Publié le 8 avr. 2013 à 01:01

Au sein du conseil scientifique de l'exposition « L'économie, krach, boom, mue ? », qui s'est ouverte le 26 mars à la Cité des sciences et de l'industrie, la question a fait débat. Vouloir initier les visiteurs à quelques-uns des concepts et des mécanismes clefs de l'économie, voilà un point sur lequel tout le monde était d'accord. Mais comment présenter cette science à deux visages qu'est l'économie ? Comme une science « dure », avec ses modélisations mathématiques et ses algorithmes ? Ou, comme une science « molle », traversée de courants de pensée contradictoires, voire de querelles idéologiques (de fait, il n'est pas rare que les médias invitent un économiste dit « de droite » et un dit « de gauche » à ferrailler sur telle ou telle question) ?

« Le choix a été fait de partir de situations concrètes, tirées de l'environnement le plus quotidien, pour aboutir in fine à des aspects plus théoriques », explique Augustin Landier, chercheur à la Toulouse School of Economics et co-commissaire scientifique de l'exposition. Celle-ci n'en est que plus pédagogique. Aux visiteurs de se faire par eux-mêmes leur idée sur la question depuis toujours controversée du degré de scientificité de l'économie !

● Objectif 1: Relevez dans la page sur l'exposition consacrée à l'économie tous les mots ou groupes de mots placés entre guillemets « », sauf la déclaration attribuée à Augustin Landier.

● Données fournies:
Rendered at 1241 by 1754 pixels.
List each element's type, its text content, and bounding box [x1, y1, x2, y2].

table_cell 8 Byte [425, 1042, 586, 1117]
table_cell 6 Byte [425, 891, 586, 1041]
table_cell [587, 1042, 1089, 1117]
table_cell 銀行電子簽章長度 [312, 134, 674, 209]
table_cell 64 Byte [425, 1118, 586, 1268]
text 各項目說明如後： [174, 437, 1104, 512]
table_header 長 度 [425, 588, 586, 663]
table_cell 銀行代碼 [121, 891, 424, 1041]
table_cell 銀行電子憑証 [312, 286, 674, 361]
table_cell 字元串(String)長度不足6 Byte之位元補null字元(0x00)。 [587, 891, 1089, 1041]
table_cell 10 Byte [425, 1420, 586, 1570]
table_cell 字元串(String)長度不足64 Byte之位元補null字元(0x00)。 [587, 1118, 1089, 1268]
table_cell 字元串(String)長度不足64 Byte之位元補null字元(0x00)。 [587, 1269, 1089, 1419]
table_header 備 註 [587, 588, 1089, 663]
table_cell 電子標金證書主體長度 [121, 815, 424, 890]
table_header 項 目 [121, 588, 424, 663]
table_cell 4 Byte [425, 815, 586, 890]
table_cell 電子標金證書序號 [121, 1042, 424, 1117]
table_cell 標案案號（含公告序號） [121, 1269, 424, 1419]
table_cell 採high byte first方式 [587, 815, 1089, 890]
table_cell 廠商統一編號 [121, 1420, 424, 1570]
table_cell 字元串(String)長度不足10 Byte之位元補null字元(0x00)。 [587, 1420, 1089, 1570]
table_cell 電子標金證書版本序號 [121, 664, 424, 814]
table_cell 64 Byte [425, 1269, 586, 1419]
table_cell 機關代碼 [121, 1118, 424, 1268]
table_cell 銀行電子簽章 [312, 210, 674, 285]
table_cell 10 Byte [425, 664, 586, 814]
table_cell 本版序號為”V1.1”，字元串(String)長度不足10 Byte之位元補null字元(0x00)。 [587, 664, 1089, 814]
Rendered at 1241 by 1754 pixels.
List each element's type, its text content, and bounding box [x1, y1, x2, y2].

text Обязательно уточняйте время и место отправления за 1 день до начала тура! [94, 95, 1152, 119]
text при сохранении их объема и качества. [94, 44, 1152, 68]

● Objectif 2: Dans les enregistrements, remplacez « table_cell » par « cellule » sur le passage qui va de la ligne contenant « table_cell 8 Byte [425, 1042, 586, 1117] » jusqu'à la fin des enregistrements, puis redonnez uniquement ces lignes, sans rien changer d'autre.

● Réponse correcte 1:
- L'économie, krach, boom, mue ?
- dure
- molle
- de droite
- de gauche

● Réponse correcte 2:
cellule 8 Byte [425, 1042, 586, 1117]
cellule 6 Byte [425, 891, 586, 1041]
cellule [587, 1042, 1089, 1117]
cellule 銀行電子簽章長度 [312, 134, 674, 209]
cellule 64 Byte [425, 1118, 586, 1268]
text 各項目說明如後： [174, 437, 1104, 512]
table_header 長 度 [425, 588, 586, 663]
cellule 銀行代碼 [121, 891, 424, 1041]
cellule 銀行電子憑証 [312, 286, 674, 361]
cellule 字元串(String)長度不足6 Byte之位元補null字元(0x00)。 [587, 891, 1089, 1041]
cellule 10 Byte [425, 1420, 586, 1570]
cellule 字元串(String)長度不足64 Byte之位元補null字元(0x00)。 [587, 1118, 1089, 1268]
cellule 字元串(String)長度不足64 Byte之位元補null字元(0x00)。 [587, 1269, 1089, 1419]
table_header 備 註 [587, 588, 1089, 663]
cellule 電子標金證書主體長度 [121, 815, 424, 890]
table_header 項 目 [121, 588, 424, 663]
cellule 4 Byte [425, 815, 586, 890]
cellule 電子標金證書序號 [121, 1042, 424, 1117]
cellule 標案案號（含公告序號） [121, 1269, 424, 1419]
cellule 採high byte first方式 [587, 815, 1089, 890]
cellule 廠商統一編號 [121, 1420, 424, 1570]
cellule 字元串(String)長度不足10 Byte之位元補null字元(0x00)。 [587, 1420, 1089, 1570]
cellule 電子標金證書版本序號 [121, 664, 424, 814]
cellule 64 Byte [425, 1269, 586, 1419]
cellule 機關代碼 [121, 1118, 424, 1268]
cellule 銀行電子簽章 [312, 210, 674, 285]
cellule 10 Byte [425, 664, 586, 814]
cellule 本版序號為”V1.1”，字元串(String)長度不足10 Byte之位元補null字元(0x00)。 [587, 664, 1089, 814]
Rendered at 1241 by 1754 pixels.
List each element's type, its text content, and bounding box [x1, y1, x2, y2].

text Обязательно уточняйте время и место отправления за 1 день до начала тура! [94, 95, 1152, 119]
text при сохранении их объема и качества. [94, 44, 1152, 68]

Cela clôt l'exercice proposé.